Extract the lines below and copy each one exactly, leaving out the pictures.

[Stored data]
━━━━

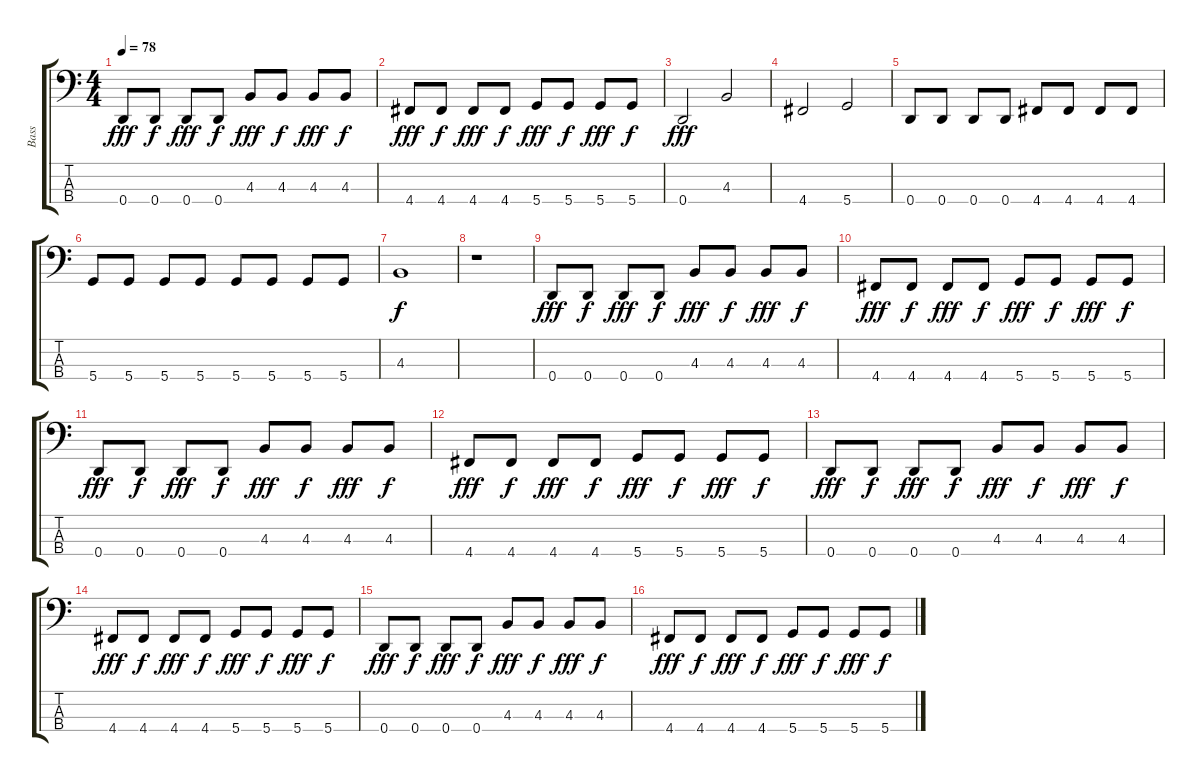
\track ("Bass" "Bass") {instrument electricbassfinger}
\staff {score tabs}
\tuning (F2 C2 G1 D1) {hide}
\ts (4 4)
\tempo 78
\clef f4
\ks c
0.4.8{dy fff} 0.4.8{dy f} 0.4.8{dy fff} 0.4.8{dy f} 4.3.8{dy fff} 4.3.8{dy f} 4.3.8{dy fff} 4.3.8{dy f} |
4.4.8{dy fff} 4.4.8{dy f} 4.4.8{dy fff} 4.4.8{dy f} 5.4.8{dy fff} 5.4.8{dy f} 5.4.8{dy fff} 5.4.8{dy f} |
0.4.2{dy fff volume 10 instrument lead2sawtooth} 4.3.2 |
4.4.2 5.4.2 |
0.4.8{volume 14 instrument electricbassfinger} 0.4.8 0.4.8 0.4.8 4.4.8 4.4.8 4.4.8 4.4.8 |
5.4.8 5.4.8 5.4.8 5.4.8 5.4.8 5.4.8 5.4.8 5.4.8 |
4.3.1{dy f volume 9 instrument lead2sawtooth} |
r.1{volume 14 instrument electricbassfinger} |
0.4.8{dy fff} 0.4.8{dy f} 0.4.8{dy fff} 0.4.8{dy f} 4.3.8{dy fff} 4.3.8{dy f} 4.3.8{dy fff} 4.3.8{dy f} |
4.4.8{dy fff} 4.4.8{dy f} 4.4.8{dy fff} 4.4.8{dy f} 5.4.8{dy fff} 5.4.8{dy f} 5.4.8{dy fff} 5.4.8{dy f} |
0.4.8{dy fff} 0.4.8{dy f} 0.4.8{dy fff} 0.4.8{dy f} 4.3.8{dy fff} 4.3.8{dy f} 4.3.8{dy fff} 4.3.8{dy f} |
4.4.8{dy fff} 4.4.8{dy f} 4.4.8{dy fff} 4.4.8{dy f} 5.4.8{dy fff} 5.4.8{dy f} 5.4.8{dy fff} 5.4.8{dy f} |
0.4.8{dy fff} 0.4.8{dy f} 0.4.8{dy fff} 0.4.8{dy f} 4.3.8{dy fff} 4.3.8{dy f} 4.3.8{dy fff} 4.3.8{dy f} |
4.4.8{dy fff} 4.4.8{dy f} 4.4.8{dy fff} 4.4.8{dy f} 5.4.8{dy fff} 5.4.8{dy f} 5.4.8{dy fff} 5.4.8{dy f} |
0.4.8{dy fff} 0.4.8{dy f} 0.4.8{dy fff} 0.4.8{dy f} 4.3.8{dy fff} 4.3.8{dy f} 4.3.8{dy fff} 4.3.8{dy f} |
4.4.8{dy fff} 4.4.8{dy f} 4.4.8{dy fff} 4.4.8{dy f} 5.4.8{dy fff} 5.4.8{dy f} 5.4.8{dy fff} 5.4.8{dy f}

━━━━

• [ANSWER TO THE EXERCISE]
\track ("Bass" "Bass") {instrument electricbassfinger}
\staff {score tabs}
\tuning (F2 C2 G1 D1) {hide}
\ts (4 4)
\tempo 78
\clef f4
\ks c
0.4.8{dy fff} 0.4.8{dy f} 0.4.8{dy fff} 0.4.8{dy f} 4.3.8{dy fff} 4.3.8{dy f} 4.3.8{dy fff} 4.3.8{dy f} |
4.4.8{dy fff} 4.4.8{dy f} 4.4.8{dy fff} 4.4.8{dy f} 5.4.8{dy fff} 5.4.8{dy f} 5.4.8{dy fff} 5.4.8{dy f} |
0.4.2{dy fff volume 10 instrument lead2sawtooth} 4.3.2 |
4.4.2 5.4.2 |
0.4.8{volume 14 instrument electricbassfinger} 0.4.8 0.4.8 0.4.8 4.4.8 4.4.8 4.4.8 4.4.8 |
5.4.8 5.4.8 5.4.8 5.4.8 5.4.8 5.4.8 5.4.8 5.4.8 |
4.3.1{dy f volume 9 instrument lead2sawtooth} |
r.1{volume 14 instrument electricbassfinger} |
0.4.8{dy fff} 0.4.8{dy f} 0.4.8{dy fff} 0.4.8{dy f} 4.3.8{dy fff} 4.3.8{dy f} 4.3.8{dy fff} 4.3.8{dy f} |
4.4.8{dy fff} 4.4.8{dy f} 4.4.8{dy fff} 4.4.8{dy f} 5.4.8{dy fff} 5.4.8{dy f} 5.4.8{dy fff} 5.4.8{dy f} |
0.4.8{dy fff} 0.4.8{dy f} 0.4.8{dy fff} 0.4.8{dy f} 4.3.8{dy fff} 4.3.8{dy f} 4.3.8{dy fff} 4.3.8{dy f} |
4.4.8{dy fff} 4.4.8{dy f} 4.4.8{dy fff} 4.4.8{dy f} 5.4.8{dy fff} 5.4.8{dy f} 5.4.8{dy fff} 5.4.8{dy f} |
0.4.8{dy fff} 0.4.8{dy f} 0.4.8{dy fff} 0.4.8{dy f} 4.3.8{dy fff} 4.3.8{dy f} 4.3.8{dy fff} 4.3.8{dy f} |
4.4.8{dy fff} 4.4.8{dy f} 4.4.8{dy fff} 4.4.8{dy f} 5.4.8{dy fff} 5.4.8{dy f} 5.4.8{dy fff} 5.4.8{dy f} |
0.4.8{dy fff} 0.4.8{dy f} 0.4.8{dy fff} 0.4.8{dy f} 4.3.8{dy fff} 4.3.8{dy f} 4.3.8{dy fff} 4.3.8{dy f} |
4.4.8{dy fff} 4.4.8{dy f} 4.4.8{dy fff} 4.4.8{dy f} 5.4.8{dy fff} 5.4.8{dy f} 5.4.8{dy fff} 5.4.8{dy f}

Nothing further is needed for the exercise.